## TASK OBJECTIVE
A faithful copy of every entry, with the pictures removed, is what is needed here.
Start of DATASET EXTRACT
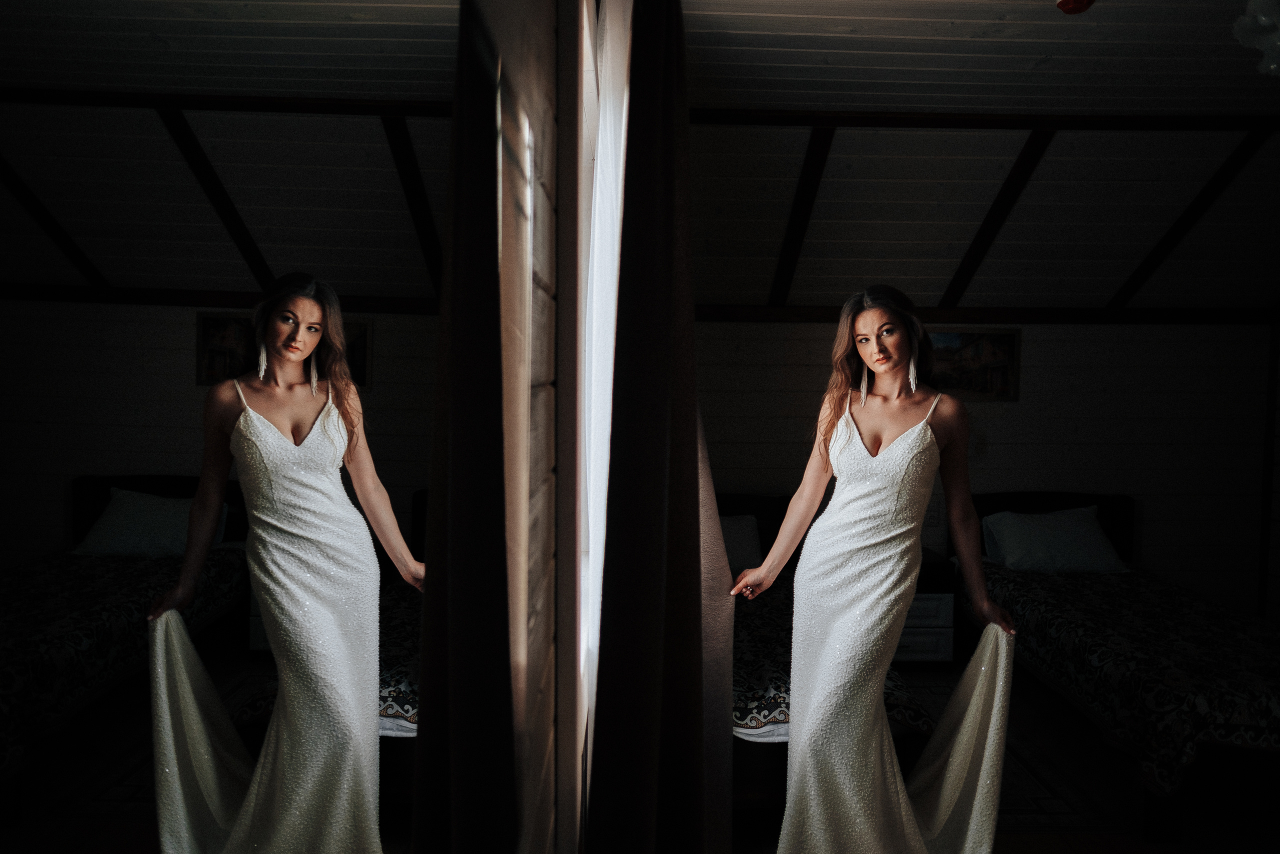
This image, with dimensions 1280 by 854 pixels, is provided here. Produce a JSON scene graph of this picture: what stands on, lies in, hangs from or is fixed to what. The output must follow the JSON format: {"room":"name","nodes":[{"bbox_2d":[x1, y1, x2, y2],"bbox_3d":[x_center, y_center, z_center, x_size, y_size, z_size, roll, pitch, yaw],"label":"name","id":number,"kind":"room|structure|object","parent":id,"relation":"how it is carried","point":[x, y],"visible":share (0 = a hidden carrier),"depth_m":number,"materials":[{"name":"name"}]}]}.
{"room":"bedroom","nodes":[
{"label":"bedroom","id":0,"kind":"room"},
{"bbox_2d":[470,1,567,850],"bbox_3d":[-0.195,0.035,1.377,0.163,2.748,3.348,1,2,-1],"label":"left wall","id":1,"kind":"structure","parent":0,"point":[549,105],"depth_m":1.23,"materials":[{"name":"brown wood"}]},
{"bbox_2d":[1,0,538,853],"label":"mirror","id":2,"kind":"object","parent":1,"relation":"attached to","point":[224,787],"visible":1,"depth_m":0.44,"materials":[{"name":"mirror"}]},
{"bbox_2d":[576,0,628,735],"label":"window","id":3,"kind":"structure","parent":1,"relation":"in","point":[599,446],"depth_m":1.57,"materials":[{"name":"white"}]},
{"bbox_2d":[586,0,737,853],"bbox_3d":[0.046,0.161,1.632,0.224,2.503,0.832,1,2,-1],"label":"dark curtain","id":4,"kind":"object","parent":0,"point":[634,195],"visible":0.98,"depth_m":1.45,"materials":[{"name":"fabric"}]},
{"bbox_2d":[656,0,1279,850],"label":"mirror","id":5,"kind":"object","parent":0,"point":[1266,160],"visible":0.99,"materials":[{"name":"mirror"}]},
{"bbox_2d":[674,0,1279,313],"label":"ceiling","id":6,"kind":"structure","parent":0,"point":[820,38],"depth_m":4.01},
{"bbox_2d":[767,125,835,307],"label":"ceiling beam","id":7,"kind":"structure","parent":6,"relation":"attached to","point":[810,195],"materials":[{"name":"brown wood"}]},
{"bbox_2d":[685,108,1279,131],"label":"ceiling beam","id":8,"kind":"structure","parent":6,"relation":"attached to","point":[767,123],"depth_m":4.05,"materials":[{"name":"brown wood"}]},
{"bbox_2d":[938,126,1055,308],"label":"ceiling beam","id":9,"kind":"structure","parent":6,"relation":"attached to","point":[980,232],"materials":[{"name":"brown wood"}]},
{"bbox_2d":[1055,0,1094,13],"bbox_3d":[1.157,-1.152,2.268,0.126,0.114,0.126,1,2,-1],"label":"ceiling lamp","id":10,"kind":"object","parent":6,"relation":"attached to","point":[1065,1],"visible":0.99,"depth_m":2.26,"materials":[{"name":"red"}]},
{"bbox_2d":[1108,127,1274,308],"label":"ceiling beam","id":11,"kind":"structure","parent":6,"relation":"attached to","point":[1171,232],"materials":[{"name":"brown wood"}]},
{"bbox_2d":[1231,0,1279,76],"bbox_3d":[1.692,-1.074,2.187,0.356,0.329,0.357,1,2,-1],"label":"ceiling lamp","id":12,"kind":"object","parent":6,"relation":"hanging from","point":[1261,18],"visible":1,"depth_m":2.20,"materials":[{"name":"white glass"}]},
{"bbox_2d":[685,316,1274,613],"bbox_3d":[1.604,0.215,5.381,4.974,2.268,0.151,1,2,-1],"label":"back wall","id":13,"kind":"structure","parent":0,"point":[995,406],"depth_m":5.34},
{"bbox_2d":[926,327,1020,400],"bbox_3d":[1.956,-0.388,5.262,0.750,0.444,0.030,1,2,-1],"label":"picture","id":14,"kind":"object","parent":13,"relation":"attached to","point":[1010,337],"visible":0.63,"depth_m":5.26},
{"bbox_2d":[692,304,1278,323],"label":"wall trim","id":15,"kind":"structure","parent":13,"relation":"attached to","point":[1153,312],"depth_m":5.25,"materials":[{"name":"brown wood"}]},
{"bbox_2d":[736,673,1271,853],"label":"floor","id":16,"kind":"structure","parent":0,"point":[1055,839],"depth_m":3.23,"materials":[{"name":"brown wood"}]},
{"bbox_2d":[728,496,944,821],"bbox_3d":[0.374,0.905,3.963,1.613,0.907,2.328,1,2,-1],"label":"bed","id":17,"kind":"object","parent":16,"relation":"on","point":[750,762],"visible":0.2,"depth_m":3.08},
{"bbox_2d":[718,514,762,573],"bbox_3d":[0.365,0.659,4.713,0.638,0.331,0.258,1,2,-1],"label":"pillow","id":18,"kind":"object","parent":17,"relation":"on","point":[725,523],"visible":0.36,"depth_m":4.66,"materials":[{"name":"fabric"}]},
{"bbox_2d":[733,582,933,738],"bbox_3d":[0.340,0.974,3.800,1.441,0.363,1.822,1,2,-1],"label":"bedspread","id":19,"kind":"object","parent":17,"relation":"on","point":[767,630],"visible":0.16,"depth_m":3.16,"materials":[{"name":"fabric"}]},
{"bbox_2d":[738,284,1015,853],"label":"woman","id":20,"kind":"object","parent":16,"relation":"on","point":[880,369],"visible":0.98,"depth_m":2.43},
{"bbox_2d":[893,549,954,663],"bbox_3d":[1.425,1.045,4.925,0.630,0.595,0.534,1,2,-1],"label":"nightstand","id":21,"kind":"object","parent":16,"relation":"on","point":[933,630],"visible":0.31,"depth_m":4.69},
{"bbox_2d":[741,678,1116,838],"bbox_3d":[0.862,1.387,3.542,1.977,0.014,2.278,1,2,-1],"label":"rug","id":22,"kind":"object","parent":16,"relation":"on","point":[1063,804],"visible":0.28,"depth_m":3.33,"materials":[{"name":"carpet"}]},
{"bbox_2d":[964,492,1279,841],"bbox_3d":[2.466,0.940,4.021,1.319,0.941,2.281,1,2,-1],"label":"bed","id":23,"kind":"object","parent":16,"relation":"on","point":[1115,503],"visible":0.82,"depth_m":3.50,"materials":[{"name":"black fabric"}]},
{"bbox_2d":[979,505,1128,574],"bbox_3d":[2.364,0.659,4.927,0.743,0.345,0.404,1,2,-1],"label":"pillow","id":24,"kind":"object","parent":23,"relation":"on","point":[1080,531],"visible":0.95,"depth_m":4.81,"materials":[{"name":"white fabric"}]},
{"bbox_2d":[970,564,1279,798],"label":"bedspread","id":25,"kind":"object","parent":23,"relation":"on","point":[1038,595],"visible":0.69,"depth_m":3.42,"materials":[{"name":"fabric"}]}
]}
End of DATASET EXTRACT
## RESPONSE FOR THIS EXERCISE
This image, with dimensions 1280 by 854 pixels, is provided here. Produce a JSON scene graph of this picture: what stands on, lies in, hangs from or is fixed to what. The output must follow the JSON format: {"room":"name","nodes":[{"bbox_2d":[x1, y1, x2, y2],"bbox_3d":[x_center, y_center, z_center, x_size, y_size, z_size, roll, pitch, yaw],"label":"name","id":number,"kind":"room|structure|object","parent":id,"relation":"how it is carried","point":[x, y],"visible":share (0 = a hidden carrier),"depth_m":number,"materials":[{"name":"name"}]}]}.
{"room":"bedroom","nodes":[
{"label":"bedroom","id":0,"kind":"room"},
{"bbox_2d":[470,1,567,850],"bbox_3d":[-0.195,0.035,1.377,0.163,2.748,3.348,1,2,-1],"label":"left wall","id":1,"kind":"structure","parent":0,"point":[549,105],"depth_m":1.23,"materials":[{"name":"brown wood"}]},
{"bbox_2d":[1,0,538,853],"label":"mirror","id":2,"kind":"object","parent":1,"relation":"attached to","point":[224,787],"visible":1,"depth_m":0.44,"materials":[{"name":"mirror"}]},
{"bbox_2d":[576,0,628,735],"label":"window","id":3,"kind":"structure","parent":1,"relation":"in","point":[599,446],"depth_m":1.57,"materials":[{"name":"white"}]},
{"bbox_2d":[586,0,737,853],"bbox_3d":[0.046,0.161,1.632,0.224,2.503,0.832,1,2,-1],"label":"dark curtain","id":4,"kind":"object","parent":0,"point":[634,195],"visible":0.98,"depth_m":1.45,"materials":[{"name":"fabric"}]},
{"bbox_2d":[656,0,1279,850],"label":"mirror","id":5,"kind":"object","parent":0,"point":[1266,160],"visible":0.99,"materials":[{"name":"mirror"}]},
{"bbox_2d":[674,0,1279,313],"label":"ceiling","id":6,"kind":"structure","parent":0,"point":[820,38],"depth_m":4.01},
{"bbox_2d":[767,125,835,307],"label":"ceiling beam","id":7,"kind":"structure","parent":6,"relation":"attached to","point":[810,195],"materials":[{"name":"brown wood"}]},
{"bbox_2d":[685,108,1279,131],"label":"ceiling beam","id":8,"kind":"structure","parent":6,"relation":"attached to","point":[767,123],"depth_m":4.05,"materials":[{"name":"brown wood"}]},
{"bbox_2d":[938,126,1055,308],"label":"ceiling beam","id":9,"kind":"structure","parent":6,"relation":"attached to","point":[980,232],"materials":[{"name":"brown wood"}]},
{"bbox_2d":[1055,0,1094,13],"bbox_3d":[1.157,-1.152,2.268,0.126,0.114,0.126,1,2,-1],"label":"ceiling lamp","id":10,"kind":"object","parent":6,"relation":"attached to","point":[1065,1],"visible":0.99,"depth_m":2.26,"materials":[{"name":"red"}]},
{"bbox_2d":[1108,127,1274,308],"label":"ceiling beam","id":11,"kind":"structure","parent":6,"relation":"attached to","point":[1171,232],"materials":[{"name":"brown wood"}]},
{"bbox_2d":[1231,0,1279,76],"bbox_3d":[1.692,-1.074,2.187,0.356,0.329,0.357,1,2,-1],"label":"ceiling lamp","id":12,"kind":"object","parent":6,"relation":"hanging from","point":[1261,18],"visible":1,"depth_m":2.20,"materials":[{"name":"white glass"}]},
{"bbox_2d":[685,316,1274,613],"bbox_3d":[1.604,0.215,5.381,4.974,2.268,0.151,1,2,-1],"label":"back wall","id":13,"kind":"structure","parent":0,"point":[995,406],"depth_m":5.34},
{"bbox_2d":[926,327,1020,400],"bbox_3d":[1.956,-0.388,5.262,0.750,0.444,0.030,1,2,-1],"label":"picture","id":14,"kind":"object","parent":13,"relation":"attached to","point":[1010,337],"visible":0.63,"depth_m":5.26},
{"bbox_2d":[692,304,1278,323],"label":"wall trim","id":15,"kind":"structure","parent":13,"relation":"attached to","point":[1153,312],"depth_m":5.25,"materials":[{"name":"brown wood"}]},
{"bbox_2d":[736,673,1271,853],"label":"floor","id":16,"kind":"structure","parent":0,"point":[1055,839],"depth_m":3.23,"materials":[{"name":"brown wood"}]},
{"bbox_2d":[728,496,944,821],"bbox_3d":[0.374,0.905,3.963,1.613,0.907,2.328,1,2,-1],"label":"bed","id":17,"kind":"object","parent":16,"relation":"on","point":[750,762],"visible":0.2,"depth_m":3.08},
{"bbox_2d":[718,514,762,573],"bbox_3d":[0.365,0.659,4.713,0.638,0.331,0.258,1,2,-1],"label":"pillow","id":18,"kind":"object","parent":17,"relation":"on","point":[725,523],"visible":0.36,"depth_m":4.66,"materials":[{"name":"fabric"}]},
{"bbox_2d":[733,582,933,738],"bbox_3d":[0.340,0.974,3.800,1.441,0.363,1.822,1,2,-1],"label":"bedspread","id":19,"kind":"object","parent":17,"relation":"on","point":[767,630],"visible":0.16,"depth_m":3.16,"materials":[{"name":"fabric"}]},
{"bbox_2d":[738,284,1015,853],"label":"woman","id":20,"kind":"object","parent":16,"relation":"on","point":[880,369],"visible":0.98,"depth_m":2.43},
{"bbox_2d":[893,549,954,663],"bbox_3d":[1.425,1.045,4.925,0.630,0.595,0.534,1,2,-1],"label":"nightstand","id":21,"kind":"object","parent":16,"relation":"on","point":[933,630],"visible":0.31,"depth_m":4.69},
{"bbox_2d":[741,678,1116,838],"bbox_3d":[0.862,1.387,3.542,1.977,0.014,2.278,1,2,-1],"label":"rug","id":22,"kind":"object","parent":16,"relation":"on","point":[1063,804],"visible":0.28,"depth_m":3.33,"materials":[{"name":"carpet"}]},
{"bbox_2d":[964,492,1279,841],"bbox_3d":[2.466,0.940,4.021,1.319,0.941,2.281,1,2,-1],"label":"bed","id":23,"kind":"object","parent":16,"relation":"on","point":[1115,503],"visible":0.82,"depth_m":3.50,"materials":[{"name":"black fabric"}]},
{"bbox_2d":[979,505,1128,574],"bbox_3d":[2.364,0.659,4.927,0.743,0.345,0.404,1,2,-1],"label":"pillow","id":24,"kind":"object","parent":23,"relation":"on","point":[1080,531],"visible":0.95,"depth_m":4.81,"materials":[{"name":"white fabric"}]},
{"bbox_2d":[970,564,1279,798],"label":"bedspread","id":25,"kind":"object","parent":23,"relation":"on","point":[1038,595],"visible":0.69,"depth_m":3.42,"materials":[{"name":"fabric"}]}
]}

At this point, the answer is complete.